New Release of the AMP Algorithms Library

If you are fond of high-performance algorithms, you will be pleased to find out that our friend Ade Miller has just issued a new iteration of the AMP Algorithms Library. As usual, Ade's work is top notch, and it brings notable improvements across the board; in his own words:

Finally, there is a new release of the C++ AMP Algorithms Library! It has taken a while, largely due to other things, like CppCon taking up my time. This release contains the following:

  • New C++ AMP features:

    • AMP and STL algorithms no longer depend on DirectX scan implementation.

    • New implementation of amp_algorithms::scan that does not have a direct dependency on the ID3DX11Scan and ID3DX11SegmentedScan interfaces.

    • The amp_stl_algorithms::copy_if and remove_if algorithms use the new scan implementation now, for improved performance.

    • Implementation of radix sort amp_algorithms::radix_sort.

    • New utility functions: log2, is_power_of_two, count_bits, padded_read, padded_write, pack_byte and unpack_byte.

    • New namespace added for DirectX dependent features, amp_algorithms::direct3d.
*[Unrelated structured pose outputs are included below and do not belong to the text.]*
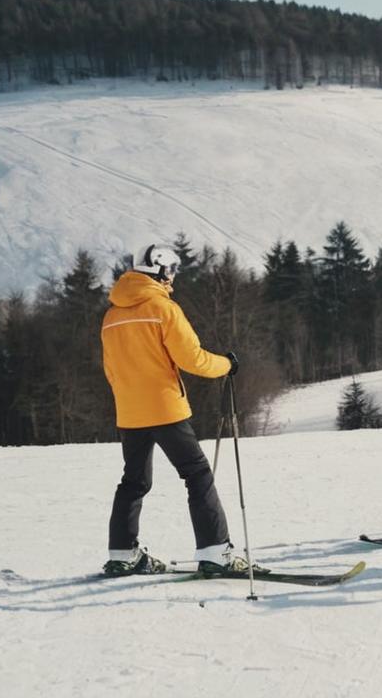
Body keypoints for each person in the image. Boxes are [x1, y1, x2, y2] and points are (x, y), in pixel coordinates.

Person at [100, 243, 241, 576]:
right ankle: (216, 552)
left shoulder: (111, 315)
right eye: (172, 269)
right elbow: (192, 359)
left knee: (133, 481)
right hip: (165, 408)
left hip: (130, 412)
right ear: (159, 268)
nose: (174, 277)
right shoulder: (164, 308)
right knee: (197, 474)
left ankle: (122, 553)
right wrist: (226, 365)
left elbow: (110, 370)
All DirectX code now in a separate header file amp_algorithms_direct3d.h.

  • New C++ AMP STL features:

    • inner_product

    • minmax

    • pair<T1, T2>

    • rotate_copy

  • New SAXPY example.

  • Reorganized unit tests, consistent names and test categories.

As usual, you can download the latest iteration from: https://ampalgorithms.codeplex.com/, and enjoy the benefits of heterogeneous parallelism.

Comments

  • Anonymous
    November 24, 2014
    You really should create something comparable to Intel IPP and MKL to really drive this to the market.

  • Anonymous
    February 11, 2015
    I have a simple question, is there any plan to remake C++ amp runtime with using DirectX 12?

  • Anonymous
    July 08, 2015
    Do you really have any plan to develop this project? I ve optimized matrix multiplication and my version gives following results in managed code:

  1. Sequential realisation runs better than parallel in random traveler!
  2. My parallel code runs 2-5% faster than c++ amp warp version. Does c++ amp warp really use sse?
  • Anonymous
    July 23, 2015
    Concerning Random Traveler again... I have tested c++ compiler vectorization and visual studio 2015 new c# compiler. So vectorized tiled version of matrix multipication (C++ .dll best verision without any transposition) on 2900*2900 matrix loads only one core and runs at the speed approximately 5 GFlops on my computer, C# Parallel loop with partitioner and unsafe pointer on Visual Studio 2015 approximately 4 GFlops. Warp version 1.1 GFlops. And the first test of naive C# was at the speed 0.04 GFlops, your verision of parallel loop where you decided to use pointers was about 0.35 GFlops. GPU is needed only with bigger matrices. Seems you are giving unfair information.

  • Anonymous
    July 24, 2015
    Hi, VS 2015 and Win 10 are out. Do you have any plans for DirectX 12 or is c++ amp dead? Mike

  • Anonymous
    August 12, 2015
    Is c++ amp dead?

  • Anonymous
    September 08, 2015
    Any news on C++ AMP with Windows 10 / WDDM 2.0?

  • Anonymous
    November 18, 2015
    guys what's the state of C++amp?

  • Anonymous
    January 02, 2016
    Unfortunately, after 2 years without any update or news, we can now safely say that this project is dead. RIP.